_Set exercise_. Copy the records below with every "common name" switched to "vernacular name", leaving all else unchanged.

::: Input records :::

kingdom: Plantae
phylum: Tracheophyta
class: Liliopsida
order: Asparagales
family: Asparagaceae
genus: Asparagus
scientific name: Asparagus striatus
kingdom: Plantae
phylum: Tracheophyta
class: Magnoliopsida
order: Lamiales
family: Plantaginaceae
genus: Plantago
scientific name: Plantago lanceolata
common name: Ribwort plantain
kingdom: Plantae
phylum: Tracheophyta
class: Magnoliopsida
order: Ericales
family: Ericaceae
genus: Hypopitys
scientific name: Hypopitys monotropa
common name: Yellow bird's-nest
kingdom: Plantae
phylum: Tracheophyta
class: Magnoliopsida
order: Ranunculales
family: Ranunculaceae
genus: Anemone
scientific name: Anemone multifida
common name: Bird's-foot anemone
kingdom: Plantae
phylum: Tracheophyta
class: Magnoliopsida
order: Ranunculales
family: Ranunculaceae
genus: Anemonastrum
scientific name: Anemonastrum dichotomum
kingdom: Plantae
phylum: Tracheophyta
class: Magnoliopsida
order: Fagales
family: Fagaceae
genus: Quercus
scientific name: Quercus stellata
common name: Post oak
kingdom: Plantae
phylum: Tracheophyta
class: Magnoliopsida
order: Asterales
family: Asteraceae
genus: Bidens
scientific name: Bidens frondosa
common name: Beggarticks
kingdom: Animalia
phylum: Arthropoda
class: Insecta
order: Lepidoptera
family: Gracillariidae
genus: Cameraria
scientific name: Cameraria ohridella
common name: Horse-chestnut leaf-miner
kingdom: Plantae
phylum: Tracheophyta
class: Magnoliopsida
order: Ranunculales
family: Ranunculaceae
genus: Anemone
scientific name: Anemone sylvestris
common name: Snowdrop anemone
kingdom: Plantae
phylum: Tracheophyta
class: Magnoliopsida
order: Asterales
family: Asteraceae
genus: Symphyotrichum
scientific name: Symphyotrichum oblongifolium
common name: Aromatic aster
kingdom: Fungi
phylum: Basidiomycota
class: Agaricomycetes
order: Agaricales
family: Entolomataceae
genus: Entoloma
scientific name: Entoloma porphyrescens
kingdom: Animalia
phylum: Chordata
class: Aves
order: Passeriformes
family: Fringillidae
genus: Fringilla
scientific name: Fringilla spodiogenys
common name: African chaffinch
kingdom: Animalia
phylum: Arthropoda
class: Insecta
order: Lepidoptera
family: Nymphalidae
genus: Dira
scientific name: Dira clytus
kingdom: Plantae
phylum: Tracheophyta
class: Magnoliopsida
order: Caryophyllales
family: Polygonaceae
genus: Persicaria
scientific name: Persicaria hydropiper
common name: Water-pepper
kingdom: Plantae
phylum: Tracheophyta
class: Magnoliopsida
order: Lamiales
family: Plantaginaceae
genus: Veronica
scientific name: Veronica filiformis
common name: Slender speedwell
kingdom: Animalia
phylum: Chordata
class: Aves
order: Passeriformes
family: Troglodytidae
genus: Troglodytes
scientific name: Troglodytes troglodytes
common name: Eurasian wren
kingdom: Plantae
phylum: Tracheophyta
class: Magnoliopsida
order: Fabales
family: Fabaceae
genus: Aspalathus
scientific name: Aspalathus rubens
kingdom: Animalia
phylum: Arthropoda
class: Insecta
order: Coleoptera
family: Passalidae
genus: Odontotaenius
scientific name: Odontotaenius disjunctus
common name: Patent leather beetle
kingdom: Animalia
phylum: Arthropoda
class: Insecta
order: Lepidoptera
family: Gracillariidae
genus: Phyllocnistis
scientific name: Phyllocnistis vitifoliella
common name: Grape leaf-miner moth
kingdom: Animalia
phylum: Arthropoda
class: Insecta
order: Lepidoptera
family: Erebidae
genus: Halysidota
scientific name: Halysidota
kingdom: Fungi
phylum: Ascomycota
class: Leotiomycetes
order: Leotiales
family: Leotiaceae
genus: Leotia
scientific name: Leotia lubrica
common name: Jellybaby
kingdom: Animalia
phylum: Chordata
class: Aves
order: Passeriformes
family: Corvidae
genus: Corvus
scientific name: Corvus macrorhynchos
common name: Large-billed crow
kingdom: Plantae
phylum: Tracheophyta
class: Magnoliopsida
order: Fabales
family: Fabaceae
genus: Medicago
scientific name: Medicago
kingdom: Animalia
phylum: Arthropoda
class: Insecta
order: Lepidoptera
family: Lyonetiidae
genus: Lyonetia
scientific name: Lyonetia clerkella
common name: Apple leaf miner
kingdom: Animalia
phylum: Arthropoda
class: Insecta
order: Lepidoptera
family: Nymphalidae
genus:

:::

_Answer to the exercise_.
kingdom: Plantae
phylum: Tracheophyta
class: Liliopsida
order: Asparagales
family: Asparagaceae
genus: Asparagus
scientific name: Asparagus striatus
kingdom: Plantae
phylum: Tracheophyta
class: Magnoliopsida
order: Lamiales
family: Plantaginaceae
genus: Plantago
scientific name: Plantago lanceolata
vernacular name: Ribwort plantain
kingdom: Plantae
phylum: Tracheophyta
class: Magnoliopsida
order: Ericales
family: Ericaceae
genus: Hypopitys
scientific name: Hypopitys monotropa
vernacular name: Yellow bird's-nest
kingdom: Plantae
phylum: Tracheophyta
class: Magnoliopsida
order: Ranunculales
family: Ranunculaceae
genus: Anemone
scientific name: Anemone multifida
vernacular name: Bird's-foot anemone
kingdom: Plantae
phylum: Tracheophyta
class: Magnoliopsida
order: Ranunculales
family: Ranunculaceae
genus: Anemonastrum
scientific name: Anemonastrum dichotomum
kingdom: Plantae
phylum: Tracheophyta
class: Magnoliopsida
order: Fagales
family: Fagaceae
genus: Quercus
scientific name: Quercus stellata
vernacular name: Post oak
kingdom: Plantae
phylum: Tracheophyta
class: Magnoliopsida
order: Asterales
family: Asteraceae
genus: Bidens
scientific name: Bidens frondosa
vernacular name: Beggarticks
kingdom: Animalia
phylum: Arthropoda
class: Insecta
order: Lepidoptera
family: Gracillariidae
genus: Cameraria
scientific name: Cameraria ohridella
vernacular name: Horse-chestnut leaf-miner
kingdom: Plantae
phylum: Tracheophyta
class: Magnoliopsida
order: Ranunculales
family: Ranunculaceae
genus: Anemone
scientific name: Anemone sylvestris
vernacular name: Snowdrop anemone
kingdom: Plantae
phylum: Tracheophyta
class: Magnoliopsida
order: Asterales
family: Asteraceae
genus: Symphyotrichum
scientific name: Symphyotrichum oblongifolium
vernacular name: Aromatic aster
kingdom: Fungi
phylum: Basidiomycota
class: Agaricomycetes
order: Agaricales
family: Entolomataceae
genus: Entoloma
scientific name: Entoloma porphyrescens
kingdom: Animalia
phylum: Chordata
class: Aves
order: Passeriformes
family: Fringillidae
genus: Fringilla
scientific name: Fringilla spodiogenys
vernacular name: African chaffinch
kingdom: Animalia
phylum: Arthropoda
class: Insecta
order: Lepidoptera
family: Nymphalidae
genus: Dira
scientific name: Dira clytus
kingdom: Plantae
phylum: Tracheophyta
class: Magnoliopsida
order: Caryophyllales
family: Polygonaceae
genus: Persicaria
scientific name: Persicaria hydropiper
vernacular name: Water-pepper
kingdom: Plantae
phylum: Tracheophyta
class: Magnoliopsida
order: Lamiales
family: Plantaginaceae
genus: Veronica
scientific name: Veronica filiformis
vernacular name: Slender speedwell
kingdom: Animalia
phylum: Chordata
class: Aves
order: Passeriformes
family: Troglodytidae
genus: Troglodytes
scientific name: Troglodytes troglodytes
vernacular name: Eurasian wren
kingdom: Plantae
phylum: Tracheophyta
class: Magnoliopsida
order: Fabales
family: Fabaceae
genus: Aspalathus
scientific name: Aspalathus rubens
kingdom: Animalia
phylum: Arthropoda
class: Insecta
order: Coleoptera
family: Passalidae
genus: Odontotaenius
scientific name: Odontotaenius disjunctus
vernacular name: Patent leather beetle
kingdom: Animalia
phylum: Arthropoda
class: Insecta
order: Lepidoptera
family: Gracillariidae
genus: Phyllocnistis
scientific name: Phyllocnistis vitifoliella
vernacular name: Grape leaf-miner moth
kingdom: Animalia
phylum: Arthropoda
class: Insecta
order: Lepidoptera
family: Erebidae
genus: Halysidota
scientific name: Halysidota
kingdom: Fungi
phylum: Ascomycota
class: Leotiomycetes
order: Leotiales
family: Leotiaceae
genus: Leotia
scientific name: Leotia lubrica
vernacular name: Jellybaby
kingdom: Animalia
phylum: Chordata
class: Aves
order: Passeriformes
family: Corvidae
genus: Corvus
scientific name: Corvus macrorhynchos
vernacular name: Large-billed crow
kingdom: Plantae
phylum: Tracheophyta
class: Magnoliopsida
order: Fabales
family: Fabaceae
genus: Medicago
scientific name: Medicago
kingdom: Animalia
phylum: Arthropoda
class: Insecta
order: Lepidoptera
family: Lyonetiidae
genus: Lyonetia
scientific name: Lyonetia clerkella
vernacular name: Apple leaf miner
kingdom: Animalia
phylum: Arthropoda
class: Insecta
order: Lepidoptera
family: Nymphalidae
genus:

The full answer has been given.